Deep Hybrid Learning Based Fault Diagnosis for Data Communication Systems in Communication-Based Train Control Systems

Communication-based train control (CBTC) systems are automated train control systems based on continuous and bidirectional train-ground communication. As one of the critical subsystems of the safety-demanding CBTC systems, the Data Communication System (DCS) is physically exposed to the environment. DCS faults may lead to delayed trains, stranded passengers, suspension of service, or even catastrophic losses of lives or assets. Therefore, it is quite desirable to identify the DCS faults and accordingly take effective maintenance measures.
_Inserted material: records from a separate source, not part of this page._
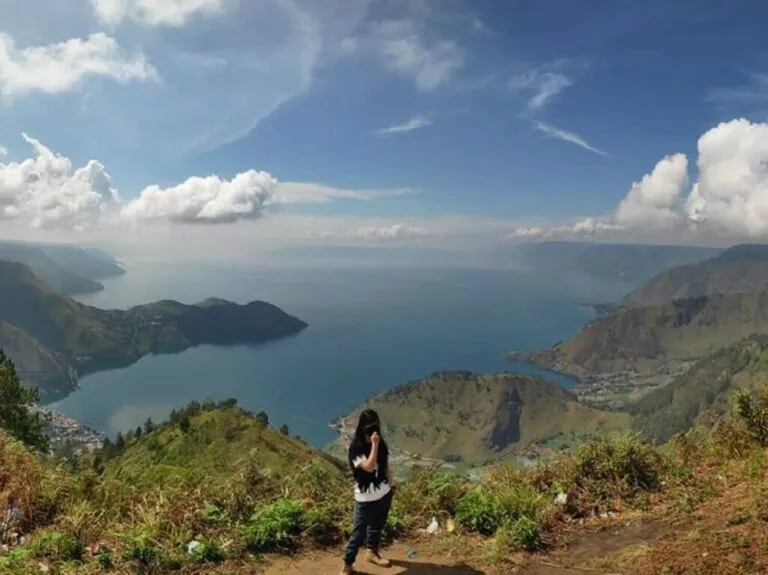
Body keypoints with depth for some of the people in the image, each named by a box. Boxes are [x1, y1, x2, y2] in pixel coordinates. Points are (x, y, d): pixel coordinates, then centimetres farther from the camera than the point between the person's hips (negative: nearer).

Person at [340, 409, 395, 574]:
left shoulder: (381, 443, -1)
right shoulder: (356, 447, -20)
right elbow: (369, 467, -30)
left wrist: (391, 484, 11)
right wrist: (374, 445, -30)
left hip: (384, 493, 6)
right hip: (365, 497, -6)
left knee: (377, 525, 22)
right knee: (359, 531, 0)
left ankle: (372, 552, 42)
Most fault classification works are based on traditional Machine Learning (ML) techniques, such as Decision Tree (DT) and Bayesian Network. A substantial amount of fault information can be lost when we manually extract features from the system logs. This paper proposes a Deep Hybrid Learning (DHL) method to identify the DCS faults. A pre-trained Chinese Bidirectional Encoder Representation from Transformers (BERT) Deep Learning (DL) model is used to extract fault features from raw text logs automatically, and several traditional ML models are used to classify the system faults by the extracted features. Our study highlights the advantages of the DHL model in DCS fault diagnosis tasks. The intense simulation results illustrate that the proposed DHL model achieves substantial accuracy compared with traditional ML algorithms.